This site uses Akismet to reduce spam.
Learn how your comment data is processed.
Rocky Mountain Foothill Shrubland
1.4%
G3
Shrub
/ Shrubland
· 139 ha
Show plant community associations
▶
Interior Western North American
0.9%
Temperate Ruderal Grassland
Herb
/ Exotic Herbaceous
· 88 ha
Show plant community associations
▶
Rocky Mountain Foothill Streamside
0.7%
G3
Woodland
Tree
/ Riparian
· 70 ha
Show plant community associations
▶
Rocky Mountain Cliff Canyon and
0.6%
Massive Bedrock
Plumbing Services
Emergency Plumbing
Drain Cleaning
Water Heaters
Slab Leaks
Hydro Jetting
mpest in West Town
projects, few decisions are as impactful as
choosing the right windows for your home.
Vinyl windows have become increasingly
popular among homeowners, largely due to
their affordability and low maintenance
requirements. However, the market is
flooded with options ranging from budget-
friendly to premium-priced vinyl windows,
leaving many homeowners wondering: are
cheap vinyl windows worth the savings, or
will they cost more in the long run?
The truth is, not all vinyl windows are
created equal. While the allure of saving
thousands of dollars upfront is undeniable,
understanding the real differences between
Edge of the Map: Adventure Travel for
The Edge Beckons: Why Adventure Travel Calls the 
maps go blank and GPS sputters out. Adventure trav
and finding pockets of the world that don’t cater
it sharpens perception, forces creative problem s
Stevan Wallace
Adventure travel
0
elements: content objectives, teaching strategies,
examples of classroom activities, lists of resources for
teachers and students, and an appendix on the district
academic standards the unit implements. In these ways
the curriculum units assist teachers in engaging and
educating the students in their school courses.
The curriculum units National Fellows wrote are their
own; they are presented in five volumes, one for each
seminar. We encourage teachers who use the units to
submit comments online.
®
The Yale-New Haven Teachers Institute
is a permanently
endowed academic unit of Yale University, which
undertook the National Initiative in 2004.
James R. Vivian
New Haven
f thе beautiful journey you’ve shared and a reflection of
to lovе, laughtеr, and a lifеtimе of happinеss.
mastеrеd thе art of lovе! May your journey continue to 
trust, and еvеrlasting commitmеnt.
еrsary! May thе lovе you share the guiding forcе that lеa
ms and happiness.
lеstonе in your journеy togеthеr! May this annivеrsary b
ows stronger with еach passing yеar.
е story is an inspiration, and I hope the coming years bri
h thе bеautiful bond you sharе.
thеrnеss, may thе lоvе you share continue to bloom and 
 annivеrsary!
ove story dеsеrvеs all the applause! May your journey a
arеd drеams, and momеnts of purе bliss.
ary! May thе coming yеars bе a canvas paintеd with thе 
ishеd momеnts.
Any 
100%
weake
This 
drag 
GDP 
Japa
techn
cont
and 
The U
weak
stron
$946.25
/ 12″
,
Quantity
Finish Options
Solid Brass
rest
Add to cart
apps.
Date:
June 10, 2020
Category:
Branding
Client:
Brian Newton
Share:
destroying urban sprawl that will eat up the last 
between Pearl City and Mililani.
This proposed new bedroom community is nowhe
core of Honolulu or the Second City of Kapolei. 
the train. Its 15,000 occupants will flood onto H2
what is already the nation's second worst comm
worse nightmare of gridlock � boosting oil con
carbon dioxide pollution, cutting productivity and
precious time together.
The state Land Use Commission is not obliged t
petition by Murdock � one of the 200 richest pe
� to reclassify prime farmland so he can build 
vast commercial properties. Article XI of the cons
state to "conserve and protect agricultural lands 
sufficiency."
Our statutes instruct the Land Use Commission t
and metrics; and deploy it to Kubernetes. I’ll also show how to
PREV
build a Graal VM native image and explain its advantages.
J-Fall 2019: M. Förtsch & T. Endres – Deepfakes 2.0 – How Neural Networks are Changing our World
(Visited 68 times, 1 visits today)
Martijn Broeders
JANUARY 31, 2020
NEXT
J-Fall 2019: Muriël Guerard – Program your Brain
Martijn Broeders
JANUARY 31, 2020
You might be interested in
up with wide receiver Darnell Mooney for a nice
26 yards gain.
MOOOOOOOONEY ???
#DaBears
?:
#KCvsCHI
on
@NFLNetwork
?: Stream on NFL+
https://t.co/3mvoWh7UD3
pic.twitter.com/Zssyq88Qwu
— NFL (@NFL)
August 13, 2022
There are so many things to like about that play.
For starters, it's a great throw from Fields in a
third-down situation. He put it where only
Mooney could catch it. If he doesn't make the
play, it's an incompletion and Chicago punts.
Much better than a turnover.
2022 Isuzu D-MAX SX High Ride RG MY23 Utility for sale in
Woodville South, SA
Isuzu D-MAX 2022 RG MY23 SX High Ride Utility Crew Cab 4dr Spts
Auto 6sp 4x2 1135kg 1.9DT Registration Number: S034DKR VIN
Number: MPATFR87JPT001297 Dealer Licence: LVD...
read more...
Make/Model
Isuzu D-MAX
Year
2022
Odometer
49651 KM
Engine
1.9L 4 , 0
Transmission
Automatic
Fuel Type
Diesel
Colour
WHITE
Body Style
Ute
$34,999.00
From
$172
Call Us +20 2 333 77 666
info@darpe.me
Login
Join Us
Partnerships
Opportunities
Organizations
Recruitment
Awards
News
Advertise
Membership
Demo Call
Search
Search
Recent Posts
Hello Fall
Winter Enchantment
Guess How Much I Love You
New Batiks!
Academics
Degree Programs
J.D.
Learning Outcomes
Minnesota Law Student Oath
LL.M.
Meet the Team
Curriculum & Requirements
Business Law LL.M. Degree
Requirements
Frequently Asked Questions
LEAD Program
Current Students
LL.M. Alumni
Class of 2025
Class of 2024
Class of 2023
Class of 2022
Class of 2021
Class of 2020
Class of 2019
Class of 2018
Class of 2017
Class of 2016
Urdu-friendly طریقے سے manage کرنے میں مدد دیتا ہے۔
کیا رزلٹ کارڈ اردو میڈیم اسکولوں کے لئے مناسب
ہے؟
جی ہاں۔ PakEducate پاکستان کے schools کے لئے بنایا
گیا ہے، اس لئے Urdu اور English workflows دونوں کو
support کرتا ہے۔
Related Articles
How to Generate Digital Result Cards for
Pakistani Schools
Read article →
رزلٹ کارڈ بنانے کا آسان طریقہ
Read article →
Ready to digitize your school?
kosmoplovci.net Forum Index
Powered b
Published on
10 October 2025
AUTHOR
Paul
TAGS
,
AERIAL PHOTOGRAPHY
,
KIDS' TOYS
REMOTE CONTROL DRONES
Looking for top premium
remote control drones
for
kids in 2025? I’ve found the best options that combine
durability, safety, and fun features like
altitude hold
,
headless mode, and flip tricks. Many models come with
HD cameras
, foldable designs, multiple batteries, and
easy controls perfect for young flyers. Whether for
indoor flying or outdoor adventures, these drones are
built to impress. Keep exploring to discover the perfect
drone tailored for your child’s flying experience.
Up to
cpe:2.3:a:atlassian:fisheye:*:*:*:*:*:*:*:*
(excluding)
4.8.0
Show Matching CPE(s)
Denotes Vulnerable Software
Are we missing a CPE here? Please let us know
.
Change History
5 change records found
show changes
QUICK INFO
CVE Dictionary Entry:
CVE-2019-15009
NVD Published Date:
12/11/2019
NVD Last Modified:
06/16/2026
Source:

----

DIRECTIVE | Set down each entry exactly, leaving none out.

ANSWER TO THIS EXERCISE |
This site uses Akismet to reduce spam.
Learn how your comment data is processed.
Rocky Mountain Foothill Shrubland
1.4%
G3
Shrub
/ Shrubland
· 139 ha
Show plant community associations
▶
Interior Western North American
0.9%
Temperate Ruderal Grassland
Herb
/ Exotic Herbaceous
· 88 ha
Show plant community associations
▶
Rocky Mountain Foothill Streamside
0.7%
G3
Woodland
Tree
/ Riparian
· 70 ha
Show plant community associations
▶
Rocky Mountain Cliff Canyon and
0.6%
Massive Bedrock
Plumbing Services
Emergency Plumbing
Drain Cleaning
Water Heaters
Slab Leaks
Hydro Jetting
mpest in West Town
projects, few decisions are as impactful as
choosing the right windows for your home.
Vinyl windows have become increasingly
popular among homeowners, largely due to
their affordability and low maintenance
requirements. However, the market is
flooded with options ranging from budget-
friendly to premium-priced vinyl windows,
leaving many homeowners wondering: are
cheap vinyl windows worth the savings, or
will they cost more in the long run?
The truth is, not all vinyl windows are
created equal. While the allure of saving
thousands of dollars upfront is undeniable,
understanding the real differences between
Edge of the Map: Adventure Travel for
The Edge Beckons: Why Adventure Travel Calls the 
maps go blank and GPS sputters out. Adventure trav
and finding pockets of the world that don’t cater
it sharpens perception, forces creative problem s
Stevan Wallace
Adventure travel
0
elements: content objectives, teaching strategies,
examples of classroom activities, lists of resources for
teachers and students, and an appendix on the district
academic standards the unit implements. In these ways
the curriculum units assist teachers in engaging and
educating the students in their school courses.
The curriculum units National Fellows wrote are their
own; they are presented in five volumes, one for each
seminar. We encourage teachers who use the units to
submit comments online.
®
The Yale-New Haven Teachers Institute
is a permanently
endowed academic unit of Yale University, which
undertook the National Initiative in 2004.
James R. Vivian
New Haven
f thе beautiful journey you’ve shared and a reflection of
to lovе, laughtеr, and a lifеtimе of happinеss.
mastеrеd thе art of lovе! May your journey continue to 
trust, and еvеrlasting commitmеnt.
еrsary! May thе lovе you share the guiding forcе that lеa
ms and happiness.
lеstonе in your journеy togеthеr! May this annivеrsary b
ows stronger with еach passing yеar.
е story is an inspiration, and I hope the coming years bri
h thе bеautiful bond you sharе.
thеrnеss, may thе lоvе you share continue to bloom and 
 annivеrsary!
ove story dеsеrvеs all the applause! May your journey a
arеd drеams, and momеnts of purе bliss.
ary! May thе coming yеars bе a canvas paintеd with thе 
ishеd momеnts.
Any 
100%
weake
This 
drag 
GDP 
Japa
techn
cont
and 
The U
weak
stron
$946.25
/ 12″
,
Quantity
Finish Options
Solid Brass
rest
Add to cart
apps.
Date:
June 10, 2020
Category:
Branding
Client:
Brian Newton
Share:
destroying urban sprawl that will eat up the last 
between Pearl City and Mililani.
This proposed new bedroom community is nowhe
core of Honolulu or the Second City of Kapolei. 
the train. Its 15,000 occupants will flood onto H2
what is already the nation's second worst comm
worse nightmare of gridlock � boosting oil con
carbon dioxide pollution, cutting productivity and
precious time together.
The state Land Use Commission is not obliged t
petition by Murdock � one of the 200 richest pe
� to reclassify prime farmland so he can build 
vast commercial properties. Article XI of the cons
state to "conserve and protect agricultural lands 
sufficiency."
Our statutes instruct the Land Use Commission t
and metrics; and deploy it to Kubernetes. I’ll also show how to
PREV
build a Graal VM native image and explain its advantages.
J-Fall 2019: M. Förtsch & T. Endres – Deepfakes 2.0 – How Neural Networks are Changing our World
(Visited 68 times, 1 visits today)
Martijn Broeders
JANUARY 31, 2020
NEXT
J-Fall 2019: Muriël Guerard – Program your Brain
Martijn Broeders
JANUARY 31, 2020
You might be interested in
up with wide receiver Darnell Mooney for a nice
26 yards gain.
MOOOOOOOONEY ???
#DaBears
?:
#KCvsCHI
on
@NFLNetwork
?: Stream on NFL+
https://t.co/3mvoWh7UD3
pic.twitter.com/Zssyq88Qwu
— NFL (@NFL)
August 13, 2022
There are so many things to like about that play.
For starters, it's a great throw from Fields in a
third-down situation. He put it where only
Mooney could catch it. If he doesn't make the
play, it's an incompletion and Chicago punts.
Much better than a turnover.
2022 Isuzu D-MAX SX High Ride RG MY23 Utility for sale in
Woodville South, SA
Isuzu D-MAX 2022 RG MY23 SX High Ride Utility Crew Cab 4dr Spts
Auto 6sp 4x2 1135kg 1.9DT Registration Number: S034DKR VIN
Number: MPATFR87JPT001297 Dealer Licence: LVD...
read more...
Make/Model
Isuzu D-MAX
Year
2022
Odometer
49651 KM
Engine
1.9L 4 , 0
Transmission
Automatic
Fuel Type
Diesel
Colour
WHITE
Body Style
Ute
$34,999.00
From
$172
Call Us +20 2 333 77 666
info@darpe.me
Login
Join Us
Partnerships
Opportunities
Organizations
Recruitment
Awards
News
Advertise
Membership
Demo Call
Search
Search
Recent Posts
Hello Fall
Winter Enchantment
Guess How Much I Love You
New Batiks!
Academics
Degree Programs
J.D.
Learning Outcomes
Minnesota Law Student Oath
LL.M.
Meet the Team
Curriculum & Requirements
Business Law LL.M. Degree
Requirements
Frequently Asked Questions
LEAD Program
Current Students
LL.M. Alumni
Class of 2025
Class of 2024
Class of 2023
Class of 2022
Class of 2021
Class of 2020
Class of 2019
Class of 2018
Class of 2017
Class of 2016
Urdu-friendly طریقے سے manage کرنے میں مدد دیتا ہے۔
کیا رزلٹ کارڈ اردو میڈیم اسکولوں کے لئے مناسب
ہے؟
جی ہاں۔ PakEducate پاکستان کے schools کے لئے بنایا
گیا ہے، اس لئے Urdu اور English workflows دونوں کو
support کرتا ہے۔
Related Articles
How to Generate Digital Result Cards for
Pakistani Schools
Read article →
رزلٹ کارڈ بنانے کا آسان طریقہ
Read article →
Ready to digitize your school?
kosmoplovci.net Forum Index
Powered b
Published on
10 October 2025
AUTHOR
Paul
TAGS
,
AERIAL PHOTOGRAPHY
,
KIDS' TOYS
REMOTE CONTROL DRONES
Looking for top premium
remote control drones
for
kids in 2025? I’ve found the best options that combine
durability, safety, and fun features like
altitude hold
,
headless mode, and flip tricks. Many models come with
HD cameras
, foldable designs, multiple batteries, and
easy controls perfect for young flyers. Whether for
indoor flying or outdoor adventures, these drones are
built to impress. Keep exploring to discover the perfect
drone tailored for your child’s flying experience.
Up to
cpe:2.3:a:atlassian:fisheye:*:*:*:*:*:*:*:*
(excluding)
4.8.0
Show Matching CPE(s)
Denotes Vulnerable Software
Are we missing a CPE here? Please let us know
.
Change History
5 change records found
show changes
QUICK INFO
CVE Dictionary Entry:
CVE-2019-15009
NVD Published Date:
12/11/2019
NVD Last Modified:
06/16/2026
Source:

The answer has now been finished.